Juan Zamora tuvo cuidado de que sus citas de amor con Lord Jim fuesen siempre en la tarde, para regresar a tiempo a casa de los Wingate, cenar con ellos, ver televisión, hacer comentarios. Ahora Reagan iniciaba su guerra sucia y secreta contra Nicaragua y esto empezaba a molestar, sin saber bien por qué, a Juan Zamora. En cambio, Tarleton celebraba la decisión de Reagan de ponerle un hasta aquí al marxismo en las Américas. Quizás éste era el motivo de la frialdad creciente de Charlotte y Tarleton Wingate, y de la confusión un tanto cómica de la niña Becky, quien era despachada a su cuarto cuando llegaba Juan, como si su mera aparición fuese anuncio de una peste. ¿Tenía Juan Zamora cara de guerrillero y sandinista?
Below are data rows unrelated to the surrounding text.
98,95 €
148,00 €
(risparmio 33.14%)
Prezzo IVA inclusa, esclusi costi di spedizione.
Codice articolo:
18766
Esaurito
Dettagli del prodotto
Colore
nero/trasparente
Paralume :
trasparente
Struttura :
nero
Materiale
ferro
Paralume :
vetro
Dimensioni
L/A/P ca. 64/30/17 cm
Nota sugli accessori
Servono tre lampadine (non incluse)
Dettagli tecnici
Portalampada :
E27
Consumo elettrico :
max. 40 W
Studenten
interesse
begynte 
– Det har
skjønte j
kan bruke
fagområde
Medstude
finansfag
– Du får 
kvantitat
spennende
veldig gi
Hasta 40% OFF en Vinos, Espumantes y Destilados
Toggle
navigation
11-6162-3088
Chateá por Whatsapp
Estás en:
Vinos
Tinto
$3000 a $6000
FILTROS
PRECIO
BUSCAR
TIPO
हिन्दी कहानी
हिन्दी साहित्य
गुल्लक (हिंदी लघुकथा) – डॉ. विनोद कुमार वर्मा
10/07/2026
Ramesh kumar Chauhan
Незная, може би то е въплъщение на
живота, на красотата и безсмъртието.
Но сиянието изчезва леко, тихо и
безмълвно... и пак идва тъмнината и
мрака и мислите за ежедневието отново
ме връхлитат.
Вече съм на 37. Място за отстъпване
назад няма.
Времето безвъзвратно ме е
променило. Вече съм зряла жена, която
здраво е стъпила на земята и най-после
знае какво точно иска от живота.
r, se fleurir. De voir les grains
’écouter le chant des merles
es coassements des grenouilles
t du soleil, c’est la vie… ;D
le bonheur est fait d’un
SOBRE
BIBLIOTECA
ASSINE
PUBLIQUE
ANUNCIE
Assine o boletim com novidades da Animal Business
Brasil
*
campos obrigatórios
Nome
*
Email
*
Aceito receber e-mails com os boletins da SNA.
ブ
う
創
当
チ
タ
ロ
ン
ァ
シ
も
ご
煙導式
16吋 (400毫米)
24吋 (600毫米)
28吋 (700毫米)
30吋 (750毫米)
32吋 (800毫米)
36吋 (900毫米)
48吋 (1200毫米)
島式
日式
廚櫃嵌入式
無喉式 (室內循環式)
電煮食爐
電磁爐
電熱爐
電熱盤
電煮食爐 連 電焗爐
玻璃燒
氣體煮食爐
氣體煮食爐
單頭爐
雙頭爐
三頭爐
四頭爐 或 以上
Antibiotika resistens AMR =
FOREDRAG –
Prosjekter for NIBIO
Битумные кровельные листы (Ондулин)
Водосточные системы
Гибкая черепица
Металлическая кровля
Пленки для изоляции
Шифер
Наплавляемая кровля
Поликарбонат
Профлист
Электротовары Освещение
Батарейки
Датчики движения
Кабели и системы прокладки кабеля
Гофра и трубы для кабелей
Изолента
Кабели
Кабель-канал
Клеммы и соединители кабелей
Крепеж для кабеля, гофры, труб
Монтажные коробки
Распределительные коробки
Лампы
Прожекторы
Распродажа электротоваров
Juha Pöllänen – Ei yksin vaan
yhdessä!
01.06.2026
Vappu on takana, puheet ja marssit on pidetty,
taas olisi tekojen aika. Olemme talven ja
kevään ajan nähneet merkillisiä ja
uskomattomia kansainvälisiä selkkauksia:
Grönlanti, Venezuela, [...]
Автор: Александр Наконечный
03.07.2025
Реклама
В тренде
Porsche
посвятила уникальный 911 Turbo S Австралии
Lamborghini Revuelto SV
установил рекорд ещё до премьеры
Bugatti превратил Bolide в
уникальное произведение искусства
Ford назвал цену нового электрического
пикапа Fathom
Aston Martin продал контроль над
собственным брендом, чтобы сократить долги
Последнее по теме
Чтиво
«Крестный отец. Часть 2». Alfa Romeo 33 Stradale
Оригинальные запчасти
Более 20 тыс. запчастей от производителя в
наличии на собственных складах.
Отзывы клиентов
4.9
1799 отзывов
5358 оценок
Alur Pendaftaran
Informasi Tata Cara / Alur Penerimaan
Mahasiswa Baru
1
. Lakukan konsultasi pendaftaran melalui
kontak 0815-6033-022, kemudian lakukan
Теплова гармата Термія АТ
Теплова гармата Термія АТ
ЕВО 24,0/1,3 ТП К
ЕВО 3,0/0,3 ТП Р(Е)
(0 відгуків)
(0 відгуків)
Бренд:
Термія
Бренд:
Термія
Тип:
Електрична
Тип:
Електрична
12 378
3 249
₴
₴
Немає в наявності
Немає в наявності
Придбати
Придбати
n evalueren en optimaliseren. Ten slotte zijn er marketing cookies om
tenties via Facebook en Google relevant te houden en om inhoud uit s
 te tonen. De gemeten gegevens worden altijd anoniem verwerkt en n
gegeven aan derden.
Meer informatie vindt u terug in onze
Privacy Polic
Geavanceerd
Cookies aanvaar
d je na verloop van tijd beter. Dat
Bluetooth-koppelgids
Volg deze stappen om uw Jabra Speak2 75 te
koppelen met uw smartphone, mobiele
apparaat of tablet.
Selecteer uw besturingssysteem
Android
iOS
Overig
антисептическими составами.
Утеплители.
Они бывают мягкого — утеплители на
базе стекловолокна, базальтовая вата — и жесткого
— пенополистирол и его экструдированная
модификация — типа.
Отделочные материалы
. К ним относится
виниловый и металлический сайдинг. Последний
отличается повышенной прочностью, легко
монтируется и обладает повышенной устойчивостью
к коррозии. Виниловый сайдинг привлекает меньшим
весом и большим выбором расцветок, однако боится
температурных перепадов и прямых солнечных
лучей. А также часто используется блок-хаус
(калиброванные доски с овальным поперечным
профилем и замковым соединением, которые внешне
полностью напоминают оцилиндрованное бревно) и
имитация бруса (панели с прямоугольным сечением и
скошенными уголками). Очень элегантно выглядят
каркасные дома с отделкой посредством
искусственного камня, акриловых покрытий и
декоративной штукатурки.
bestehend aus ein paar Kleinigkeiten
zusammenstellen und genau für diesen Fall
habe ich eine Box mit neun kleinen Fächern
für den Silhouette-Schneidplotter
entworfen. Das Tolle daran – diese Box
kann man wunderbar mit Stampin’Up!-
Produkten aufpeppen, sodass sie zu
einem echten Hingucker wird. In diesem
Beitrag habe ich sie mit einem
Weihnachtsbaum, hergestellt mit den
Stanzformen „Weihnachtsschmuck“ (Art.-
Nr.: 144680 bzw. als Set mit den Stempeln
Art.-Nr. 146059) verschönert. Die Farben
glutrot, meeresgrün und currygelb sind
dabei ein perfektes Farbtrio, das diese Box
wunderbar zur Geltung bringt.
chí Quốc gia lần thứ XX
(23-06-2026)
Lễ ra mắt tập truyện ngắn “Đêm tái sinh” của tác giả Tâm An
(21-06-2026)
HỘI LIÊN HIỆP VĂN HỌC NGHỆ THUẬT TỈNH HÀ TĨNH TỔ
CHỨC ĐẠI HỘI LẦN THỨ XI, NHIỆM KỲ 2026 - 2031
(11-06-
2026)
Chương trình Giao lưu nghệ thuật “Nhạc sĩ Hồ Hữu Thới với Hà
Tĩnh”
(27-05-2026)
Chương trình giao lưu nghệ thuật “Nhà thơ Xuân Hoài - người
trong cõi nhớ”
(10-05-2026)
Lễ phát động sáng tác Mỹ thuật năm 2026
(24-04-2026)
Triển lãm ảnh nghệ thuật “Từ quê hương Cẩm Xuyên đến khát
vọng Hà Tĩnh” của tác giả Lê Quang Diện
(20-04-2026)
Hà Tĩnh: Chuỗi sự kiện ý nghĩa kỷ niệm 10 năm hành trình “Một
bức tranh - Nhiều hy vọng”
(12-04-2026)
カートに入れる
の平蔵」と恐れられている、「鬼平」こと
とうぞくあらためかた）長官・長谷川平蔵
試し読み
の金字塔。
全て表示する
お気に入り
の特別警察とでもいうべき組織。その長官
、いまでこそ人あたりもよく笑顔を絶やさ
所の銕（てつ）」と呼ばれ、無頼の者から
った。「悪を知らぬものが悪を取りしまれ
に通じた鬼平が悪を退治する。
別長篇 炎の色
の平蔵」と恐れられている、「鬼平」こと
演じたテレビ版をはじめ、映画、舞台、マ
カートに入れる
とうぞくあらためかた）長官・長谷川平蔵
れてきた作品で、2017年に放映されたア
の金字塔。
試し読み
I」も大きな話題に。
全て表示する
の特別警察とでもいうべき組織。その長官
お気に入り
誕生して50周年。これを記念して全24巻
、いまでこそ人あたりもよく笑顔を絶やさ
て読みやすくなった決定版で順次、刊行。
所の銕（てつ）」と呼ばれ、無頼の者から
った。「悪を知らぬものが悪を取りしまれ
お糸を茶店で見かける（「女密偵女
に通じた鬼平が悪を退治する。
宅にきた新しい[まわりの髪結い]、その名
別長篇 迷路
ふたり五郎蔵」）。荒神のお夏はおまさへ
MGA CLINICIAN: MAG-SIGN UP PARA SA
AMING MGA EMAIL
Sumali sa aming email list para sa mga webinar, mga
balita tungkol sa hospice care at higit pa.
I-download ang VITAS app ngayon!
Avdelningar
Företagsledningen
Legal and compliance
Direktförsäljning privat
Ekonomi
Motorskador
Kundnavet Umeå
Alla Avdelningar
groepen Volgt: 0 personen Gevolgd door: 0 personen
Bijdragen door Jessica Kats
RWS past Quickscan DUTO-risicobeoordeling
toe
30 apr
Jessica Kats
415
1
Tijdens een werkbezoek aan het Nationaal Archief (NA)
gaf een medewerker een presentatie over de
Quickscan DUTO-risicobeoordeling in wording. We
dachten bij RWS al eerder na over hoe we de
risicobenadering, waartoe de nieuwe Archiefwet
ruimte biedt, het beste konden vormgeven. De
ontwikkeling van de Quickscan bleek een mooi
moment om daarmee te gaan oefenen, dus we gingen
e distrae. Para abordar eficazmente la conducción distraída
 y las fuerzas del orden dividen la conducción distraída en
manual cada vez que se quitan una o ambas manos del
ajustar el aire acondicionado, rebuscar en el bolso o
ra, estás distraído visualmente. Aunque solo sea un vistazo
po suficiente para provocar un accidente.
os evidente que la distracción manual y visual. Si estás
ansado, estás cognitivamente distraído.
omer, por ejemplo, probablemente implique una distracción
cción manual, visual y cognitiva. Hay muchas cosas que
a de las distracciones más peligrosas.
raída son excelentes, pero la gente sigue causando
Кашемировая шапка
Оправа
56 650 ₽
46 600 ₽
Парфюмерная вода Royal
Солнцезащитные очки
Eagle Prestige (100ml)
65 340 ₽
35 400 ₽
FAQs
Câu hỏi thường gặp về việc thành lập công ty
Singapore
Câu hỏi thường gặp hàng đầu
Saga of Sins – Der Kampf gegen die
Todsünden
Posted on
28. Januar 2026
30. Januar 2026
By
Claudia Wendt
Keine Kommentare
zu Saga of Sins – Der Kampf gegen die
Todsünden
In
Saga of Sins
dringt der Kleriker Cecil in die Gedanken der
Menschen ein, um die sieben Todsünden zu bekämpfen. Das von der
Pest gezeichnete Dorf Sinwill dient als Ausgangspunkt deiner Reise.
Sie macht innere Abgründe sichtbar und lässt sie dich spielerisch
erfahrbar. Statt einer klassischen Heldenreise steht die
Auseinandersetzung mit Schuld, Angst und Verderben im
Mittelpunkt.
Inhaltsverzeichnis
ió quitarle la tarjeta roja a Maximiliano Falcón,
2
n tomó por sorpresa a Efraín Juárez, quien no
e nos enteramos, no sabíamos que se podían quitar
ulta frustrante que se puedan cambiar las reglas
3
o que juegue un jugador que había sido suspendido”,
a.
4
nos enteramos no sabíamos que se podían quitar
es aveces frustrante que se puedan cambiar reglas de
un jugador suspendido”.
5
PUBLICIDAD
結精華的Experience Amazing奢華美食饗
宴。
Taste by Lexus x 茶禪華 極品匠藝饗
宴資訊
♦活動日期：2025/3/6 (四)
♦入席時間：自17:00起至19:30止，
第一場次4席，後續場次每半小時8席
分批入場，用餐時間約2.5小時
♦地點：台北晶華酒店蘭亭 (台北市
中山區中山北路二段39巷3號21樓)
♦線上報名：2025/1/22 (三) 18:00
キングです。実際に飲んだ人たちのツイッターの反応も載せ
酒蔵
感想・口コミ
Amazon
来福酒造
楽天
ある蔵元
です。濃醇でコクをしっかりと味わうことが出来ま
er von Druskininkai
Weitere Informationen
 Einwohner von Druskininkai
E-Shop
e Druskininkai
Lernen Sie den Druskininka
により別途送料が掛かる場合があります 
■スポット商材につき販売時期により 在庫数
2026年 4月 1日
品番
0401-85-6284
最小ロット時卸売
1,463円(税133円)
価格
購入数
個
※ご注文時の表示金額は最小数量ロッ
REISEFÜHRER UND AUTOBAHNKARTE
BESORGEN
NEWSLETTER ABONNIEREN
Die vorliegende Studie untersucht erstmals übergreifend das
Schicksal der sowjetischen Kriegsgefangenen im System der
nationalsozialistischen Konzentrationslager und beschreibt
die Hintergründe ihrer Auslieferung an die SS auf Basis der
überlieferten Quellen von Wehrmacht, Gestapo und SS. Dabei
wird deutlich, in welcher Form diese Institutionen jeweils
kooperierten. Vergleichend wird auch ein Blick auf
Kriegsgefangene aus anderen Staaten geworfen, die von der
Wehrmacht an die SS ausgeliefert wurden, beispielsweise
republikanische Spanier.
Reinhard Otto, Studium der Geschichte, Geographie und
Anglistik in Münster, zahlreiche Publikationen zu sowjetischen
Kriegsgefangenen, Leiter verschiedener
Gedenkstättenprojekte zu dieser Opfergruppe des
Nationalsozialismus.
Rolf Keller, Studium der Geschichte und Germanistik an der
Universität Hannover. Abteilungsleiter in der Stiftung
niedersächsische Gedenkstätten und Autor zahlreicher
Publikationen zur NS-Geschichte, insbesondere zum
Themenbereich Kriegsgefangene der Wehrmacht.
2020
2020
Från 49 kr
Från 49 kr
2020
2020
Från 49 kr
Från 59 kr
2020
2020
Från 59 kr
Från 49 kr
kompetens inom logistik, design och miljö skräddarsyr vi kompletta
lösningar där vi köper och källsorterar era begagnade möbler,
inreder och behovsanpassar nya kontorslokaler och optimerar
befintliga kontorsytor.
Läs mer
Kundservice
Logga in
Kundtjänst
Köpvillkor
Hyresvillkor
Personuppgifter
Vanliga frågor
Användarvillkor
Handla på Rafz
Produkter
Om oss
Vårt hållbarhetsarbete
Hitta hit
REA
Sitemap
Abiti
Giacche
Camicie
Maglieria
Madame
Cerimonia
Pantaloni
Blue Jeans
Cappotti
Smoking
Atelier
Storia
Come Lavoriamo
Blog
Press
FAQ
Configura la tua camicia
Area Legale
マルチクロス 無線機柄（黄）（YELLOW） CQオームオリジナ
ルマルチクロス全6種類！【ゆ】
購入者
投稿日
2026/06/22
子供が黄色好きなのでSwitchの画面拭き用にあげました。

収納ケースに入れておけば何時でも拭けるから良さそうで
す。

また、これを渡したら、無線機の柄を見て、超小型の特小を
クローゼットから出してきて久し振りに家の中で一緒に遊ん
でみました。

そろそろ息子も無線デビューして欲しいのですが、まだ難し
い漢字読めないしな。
Claro, el estudiante mexicano entendió en seguida que los rumores de su asociación homosexual habían bajado desde el Parnaso hasta la Suburbia, en una comunidad tan pequeña, pero decidió no ceder, continuar normalmente, porque su relación era exactamente eso, una relación normal, para los únicos que tenían algo que opinar al respecto, y que eran Jim y él.

Jim era demasiado sensible, tenía muy buenas antenas, y se dio cuenta de cierto malestar nervioso en su amante. Sabía que no era atribuible a la relación entre ambos. Abrazados juntos en la cama del norteamericano en uno de los dormitorios del colegio, Juan trató de excusarse porque esa tarde no había podido funcionar correctamente y Jim, acariciándole la cabeza recostada sobre su hombro, le dijo que era normal, eso le pasaba a todo el mundo. Los dos eran médicos y debían saber bien la cantidad de estereotipos que rodeaban toda actividad sexual, del signo que fuese, desde la masturbación que supuestamente enloquecía a los adolescentes hasta el uso perfectamente normal de material pornográfico por los ancianos. Pero los mitos de la homosexualidad eran los peores. Él entendía. Los Wingate no toleraban a una pareja gay. No era la diferencia racial ni la diferencia social lo que les molestaba. Pero Juan nunca se las echó de rico con Jim. No dijo nada. A Jim no le interesaba el pasado.

Juan trató de besar a Jim pero éste se incorporó, desnudo, enojado y dijo que era él quien no toleraba el puritanismo repugnante de esa gente, su espantoso disfraz de bondad y su perpetua, inviolable santidad política y sexual. Se volteó con furia a ver a Juan.

—¿Sabes a qué se dedica tu casero el señor Tarleton Wingate? A inflar presupuestos de las compañías privadas que hacen negocios con el Pentágono. ¿Sabes en cuánto vende el señor Wingate un retrete para los aviones de la Fuerza Aérea? En doscientos mil dólares por excusado. ¡Casi un cuarto de millón para cagar cómodamente en el aire! ¿Quién paga el gasto de la Defensa y la ganancia de la compañía de Wingate? Yo. El contribuyente.

—Pero él dice que adora a Reagan porque acaba con el gobierno y baja los impuestos…

—Pregúntale al señor Wingate si quiere que el gobierno deje de gastar en la defensa, en salvar bancos quebrados o en subsidiar a agricultores ineficientes. Díselo, a ver qué te contesta.

—Me llamará comunista, probablemente.

—Son unos cínicos. Quieren la libertad de empresa para todo, menos para armar ejércitos y salvar a financieros pillos.

Le cuesta a Juan Zamora admitir las razones de Lord Jim, aceptar algo que rompe su regla de hacerse querer y quedar bien con los Wingate y a través de ellos, con la sociedad norteamericana. Pero esta crítica la lanza su amante, el ser que Juan más quiere en el mundo, y la lanza implacable, enojado, sin importarle la reacción de nadie, incluso Juan.